A former tour guide there, Elena Gromely, wrote for Vice about how some operations packaged these histories to give tourists a fun night out—ultimately turning the atrocities of the Trans Atlantic Slave Trade, gender violence, and the removal of indigenous Americans into more palatable tales. In reality, these omit the most brutal parts of history and paint the legends as personal matters rather than ones driven by systemic issues. So when ghost tour guides are able to honor a city’s history in a more informed, honest, and dynamic way—instead of regurgitating an “official” history—they are at their finest.
The oral tradition of ghost stories allows for flexibility—it’s harder to control what is said verbally than what is published in a textbook—proving to be a resilient cultural tool that represents the perspective of the people who otherwise might not have such a platform in textbooks and other mainstream sources.
As Professor Thompson explains, the best ghost tour guide “tell the unofficial histories” and they keep the tradition of professional storytelling as entertainment alive, all for the average small fee of about $20 to $40 per person. Considering there’s no up-front real estate investment and only a tour guide to hire, profits can be significant. Most cities host at least one reputable ghost tour company, from New Orleans to San Francisco, New York City, and beyond.
SILVER SCREAMS
Part of the allure of these attractions is that their backstories are straight-up entertaining. We’re been gathering around campfires to tell ghostly tales for centuries. And sometimes they’re purely fictional… Picture the classic haunted Victorian house on a hillside: There’s a reason it’s a cliché. “These were intended to be the grand mansions for the aristocracy, and then the aristocracy crumbled,” explains Professor Thompson. “You still see this in Europe: a grand old family manor that the family really can’t afford to keep in good shape.” Some of the best (and most profitable) ghost stories take place in houses just like these.
The bible of them all is The Haunting of Hill House, Shirley Jackson’s 1959 gothic novel that follows a peculiar group of characters who convene at a haunted mansion to assist a parapsychologist investigating it. Besides earning Jackson a finalist nod for the National Book Award, the story has inspired countless film adaptations. The Haunting made more than $177 million at the box office in 1999, and was parodied in Scary Movie 2 in 2001, which earned $141.2 million. Jackson’s story also inspired provided source material for the first season of Netflix’s series of the same name, resulting in praise from Stephen King and Quentin Tarantino alike—and renewal for a second season.
In America, owning a house is a golden ticket to community, belonging, and power. The house that fails to protect its inhabitants inverts that American dream into a nightmare. Production companies know that certain viewers will forever have a morbid fascination with this narrative. So what, exactly, has us so hung up on haunted houses?

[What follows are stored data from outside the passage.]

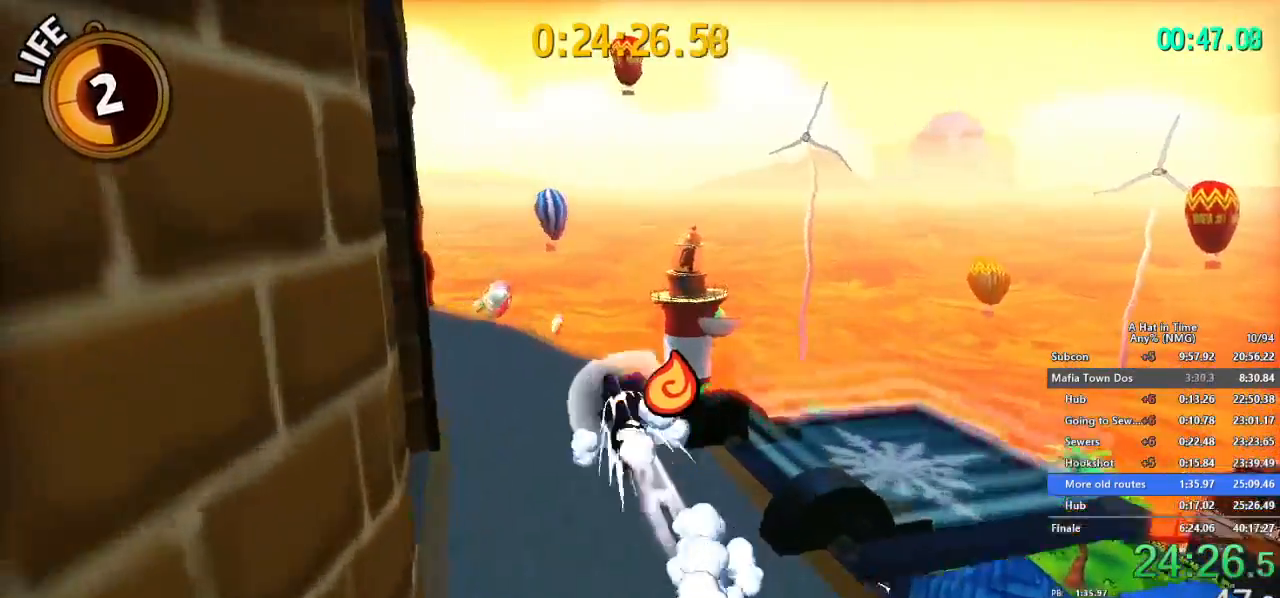
{"buttons": ["L2"], "left_stick": "up", "right_stick": "center", "button_events": [[350, "R2", "down"], [467, "R2", "up"]]}
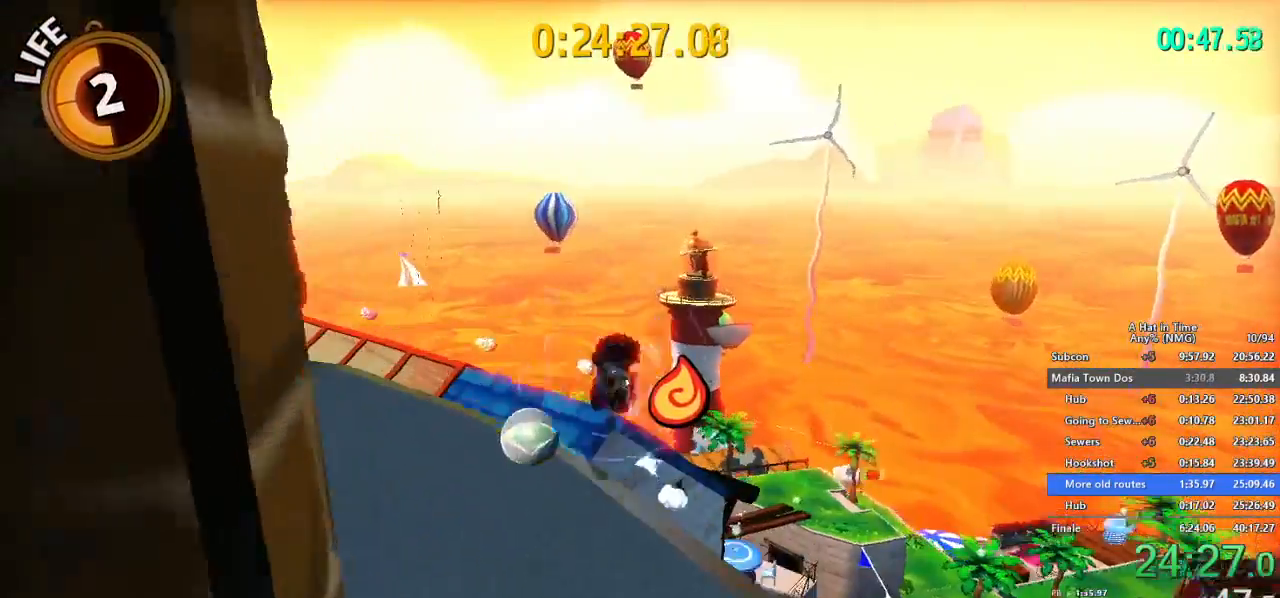
{"buttons": ["L2"], "left_stick": "up-right", "right_stick": "center", "button_events": []}
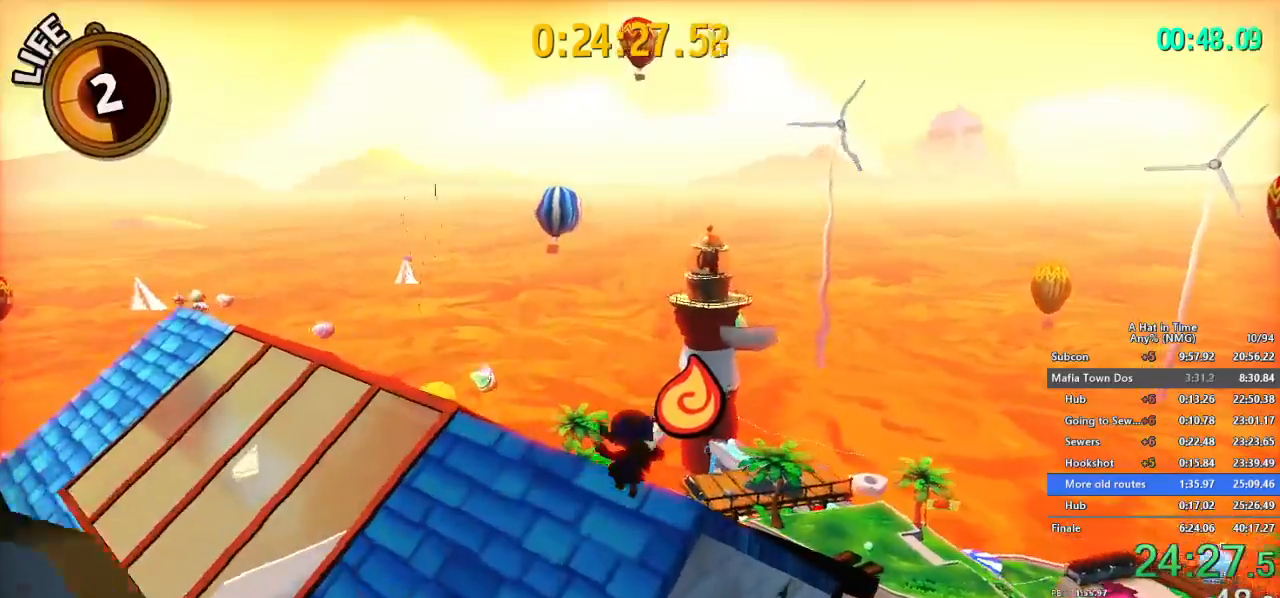
{"buttons": ["L2"], "left_stick": "up", "right_stick": "center", "button_events": [[133, "L2", "up"], [200, "DPAD_RIGHT", "down"], [250, "DPAD_RIGHT", "up"], [300, "DPAD_RIGHT", "down"], [400, "DPAD_RIGHT", "up"], [500, "L2", "down"]]}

Ghost stories about homes get personal. They ask us to confront our deepest fears—about history, family issues, death, etc.—and start working through them. That’s why we keep streaming, keep booking rooms at spooky mansions, keep looking under the bed before we get in it. “What are we haunted by? We’re haunted by our moral lapses,” says Professor Thompson. “If we listen to ghost stories, we can be better informed about how to be better people.”